0

I had a question related to SMOTE. If you have a data set that is imbalanced, is it correct to use SMOTE when you are using BERT? I believe I read somewhere that you do not need to do this since BERT take this into account, but I'm unable to find the article where I read that. Either from your own research or experience, would you say that oversampling using SMOTE (or some other algorithm) is useful when classifying using a BERT model?
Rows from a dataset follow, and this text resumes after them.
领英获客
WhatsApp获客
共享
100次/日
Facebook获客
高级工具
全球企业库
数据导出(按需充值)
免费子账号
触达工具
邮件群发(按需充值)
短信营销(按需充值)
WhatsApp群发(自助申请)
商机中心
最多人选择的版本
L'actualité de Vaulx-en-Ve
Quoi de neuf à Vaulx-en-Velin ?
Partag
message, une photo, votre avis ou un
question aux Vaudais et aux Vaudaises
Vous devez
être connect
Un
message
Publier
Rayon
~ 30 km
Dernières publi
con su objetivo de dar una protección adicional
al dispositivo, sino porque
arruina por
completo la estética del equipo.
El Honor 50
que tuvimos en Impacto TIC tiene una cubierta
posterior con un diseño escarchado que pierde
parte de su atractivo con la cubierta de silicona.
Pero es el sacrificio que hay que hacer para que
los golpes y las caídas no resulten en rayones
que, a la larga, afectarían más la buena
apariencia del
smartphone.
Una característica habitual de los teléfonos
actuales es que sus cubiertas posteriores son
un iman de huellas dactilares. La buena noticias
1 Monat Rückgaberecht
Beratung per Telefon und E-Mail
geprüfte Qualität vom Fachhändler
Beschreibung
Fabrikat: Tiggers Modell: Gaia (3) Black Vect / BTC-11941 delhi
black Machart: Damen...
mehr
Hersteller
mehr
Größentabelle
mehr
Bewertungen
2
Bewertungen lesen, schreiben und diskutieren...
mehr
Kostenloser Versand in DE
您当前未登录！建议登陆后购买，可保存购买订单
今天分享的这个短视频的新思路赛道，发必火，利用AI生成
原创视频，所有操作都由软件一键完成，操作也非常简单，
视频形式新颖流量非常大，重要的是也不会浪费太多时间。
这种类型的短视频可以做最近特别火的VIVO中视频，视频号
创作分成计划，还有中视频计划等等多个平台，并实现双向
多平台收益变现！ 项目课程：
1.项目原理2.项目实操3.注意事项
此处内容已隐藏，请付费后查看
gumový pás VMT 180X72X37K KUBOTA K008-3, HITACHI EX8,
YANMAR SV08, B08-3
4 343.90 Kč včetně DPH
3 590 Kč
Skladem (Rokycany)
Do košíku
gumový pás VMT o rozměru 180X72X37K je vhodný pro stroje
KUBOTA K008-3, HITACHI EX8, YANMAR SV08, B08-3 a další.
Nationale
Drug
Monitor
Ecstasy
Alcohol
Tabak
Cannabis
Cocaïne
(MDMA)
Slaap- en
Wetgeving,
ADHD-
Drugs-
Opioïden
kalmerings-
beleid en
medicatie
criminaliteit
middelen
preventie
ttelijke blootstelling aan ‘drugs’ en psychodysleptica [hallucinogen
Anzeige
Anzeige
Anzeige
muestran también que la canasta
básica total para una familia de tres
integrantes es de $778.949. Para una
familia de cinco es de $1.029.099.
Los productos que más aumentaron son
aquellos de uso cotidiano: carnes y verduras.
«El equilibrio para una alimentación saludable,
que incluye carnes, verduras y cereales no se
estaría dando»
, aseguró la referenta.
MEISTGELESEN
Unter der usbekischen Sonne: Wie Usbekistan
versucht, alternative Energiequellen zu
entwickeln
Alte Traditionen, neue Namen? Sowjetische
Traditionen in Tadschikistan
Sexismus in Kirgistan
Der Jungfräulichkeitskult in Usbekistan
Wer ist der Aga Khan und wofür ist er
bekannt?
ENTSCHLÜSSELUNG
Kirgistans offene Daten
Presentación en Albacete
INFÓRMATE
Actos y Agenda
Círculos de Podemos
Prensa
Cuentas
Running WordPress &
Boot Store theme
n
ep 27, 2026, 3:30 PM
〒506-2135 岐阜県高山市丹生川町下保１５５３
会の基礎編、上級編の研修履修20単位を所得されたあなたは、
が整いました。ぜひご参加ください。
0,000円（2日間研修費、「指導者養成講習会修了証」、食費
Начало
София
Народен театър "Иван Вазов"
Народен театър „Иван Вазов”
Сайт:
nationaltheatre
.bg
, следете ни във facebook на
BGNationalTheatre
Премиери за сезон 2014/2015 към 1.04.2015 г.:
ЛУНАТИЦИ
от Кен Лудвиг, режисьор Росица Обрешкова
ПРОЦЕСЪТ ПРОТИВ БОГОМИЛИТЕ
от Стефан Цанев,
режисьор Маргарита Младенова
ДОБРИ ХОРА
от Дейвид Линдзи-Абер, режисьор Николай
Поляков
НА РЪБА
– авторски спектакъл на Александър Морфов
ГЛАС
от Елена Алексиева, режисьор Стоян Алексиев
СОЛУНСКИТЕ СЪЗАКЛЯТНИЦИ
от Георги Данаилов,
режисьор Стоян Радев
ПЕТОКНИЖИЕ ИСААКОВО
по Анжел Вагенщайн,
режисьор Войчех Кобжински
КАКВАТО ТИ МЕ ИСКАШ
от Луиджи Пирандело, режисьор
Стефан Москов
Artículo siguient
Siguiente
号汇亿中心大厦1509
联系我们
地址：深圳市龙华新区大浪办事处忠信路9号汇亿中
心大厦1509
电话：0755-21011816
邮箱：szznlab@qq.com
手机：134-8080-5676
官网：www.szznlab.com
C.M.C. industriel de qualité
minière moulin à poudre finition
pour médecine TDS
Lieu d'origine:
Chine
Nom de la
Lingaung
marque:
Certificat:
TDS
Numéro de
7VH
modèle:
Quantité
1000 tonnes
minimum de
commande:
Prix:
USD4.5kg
Or would it be redundant/unnecessary?

QMan5
  • 133
  • 5

2 Answers2

5

I don't know about any specific recommendation related to BERT, but my general advice is this:

  • Do not to systematically use oversampling when the data is imbalanced, at least not before specifically identifying performance issues caused by the imbalance. I see many questions here on DataScienceSE about solving problems which are caused by using oversampling blindly (and often wrongly).
  • In general resampling doesn't work well with text data, because language diversity cannot be simulated this way. There is a high risk to obtain an overfit model.
Erwan
  • 26,519
  • 3
  • 16
  • 39
0

Sorry for the delay in my response, but it is posible that others also benefit from it. I have had the same problem before. I would say an effective way to overcome the problem in most cases is to first try augmentation using some techniques from nlpaug and backtranslation from several languages see here and then drop duplicates.